Analysis for KO
- 📈 Growth — 22/30
- 💰 Profitability — 19/20
- 🏦 Financial Health — 18/20
- 💵 Valuation — 14/20
- ⚠️ Risk — 3/10
Summary:
📈 Growth & Financial Trajectory
Over the 8-quarter window from 2023 Q4 to 2025 Q2, KO shows resilient top-line growth with revenues rising from about $10.85B to $12.54B, despite a mid-period dip in 2024 Q3 and 2025 Q1. Net income trended higher, moving from roughly $1.99B in 2023 Q4 to a range of $3.0-4.0B in 2025 Q2. Cash flow from operations remained solid, climbing to about $3.8B in 2025 Q2; overall free cash flow supported ongoing returns. Given the period, margins improved when revenue was strongest and then remained robust, underscoring Coca-Cola's pricing power and cost discipline.
💰 Margins & Cash Flow
- Gross Margin: roughly 56%-66% across quarters, indicating sustained high profitability.
- Operating Margin: in a broad band around 17%-34%, reflecting stable cost control and scale advantages.
- Cash Flows: net cash flow from operating activities generally positive, ranging from a few hundred million to about $3.8B per quarter; investing activities modest; financing activities fluctuated, translating to net cash flow variability.

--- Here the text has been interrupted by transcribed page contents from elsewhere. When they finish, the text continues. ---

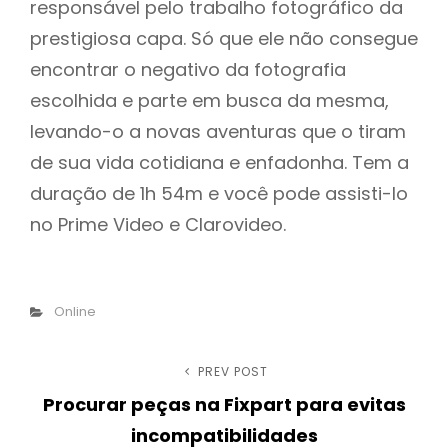
responsável pelo trabalho fotográfico da
prestigiosa capa. Só que ele não consegue
encontrar o negativo da fotografia
escolhida e parte em busca da mesma,
levando-o a novas aventuras que o tiram
de sua vida cotidiana e enfadonha. Tem a
duração de 1h 54m e você pode assisti-lo
no Prime Video e Clarovideo.
Categories
Online
Post
PREV POST
Previous
Procurar peças na Fixpart para evitas
Post
navigation
incompatibilidades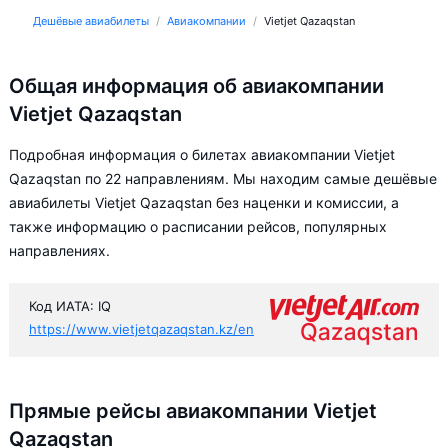
Дешёвые авиабилеты
Авиакомпании
Vietjet Qazaqstan
Общая информация об авиакомпании
Vietjet Qazaqstan
Подробная информация о билетах авиакомпании Vietjet
Qazaqstan по 22 направлениям. Мы находим самые дешёвые
авиабилеты Vietjet Qazaqstan без наценки и комиссии, а
также информацию о расписании рейсов, популярных
направлениях.
Код ИАТА: IQ
https://www.vietjetqazaqstan.kz/en
Прямые рейсы авиакомпании Vietjet
Qazaqstan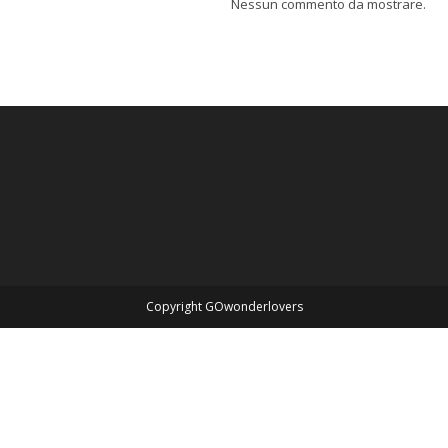
Nessun commento da mostrare.
Copyright GOwonderlovers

🛡️ Balance Sheet & Liquidity
KO maintains solid liquidity with cash around $12B-$18B, total assets around $100B-$106B, and liabilities roughly $70B-$79B. Current liabilities are manageable, and long-term debt remains substantial but offset by durable earnings and cash flow. Estimated liquidity and coverage suggest resilience even under modest revenue shocks.
⚠️ Key Drivers & Risks
- Drivers: Strong brand portfolio and broad global distribution enable pricing power and consistent demand. Mature beverage category resilience supports steady cash flow.
- Risks: Consumer spending cycles and commodity/currency volatility can affect margins; valuation sensitivity in a mature stock may limit upside.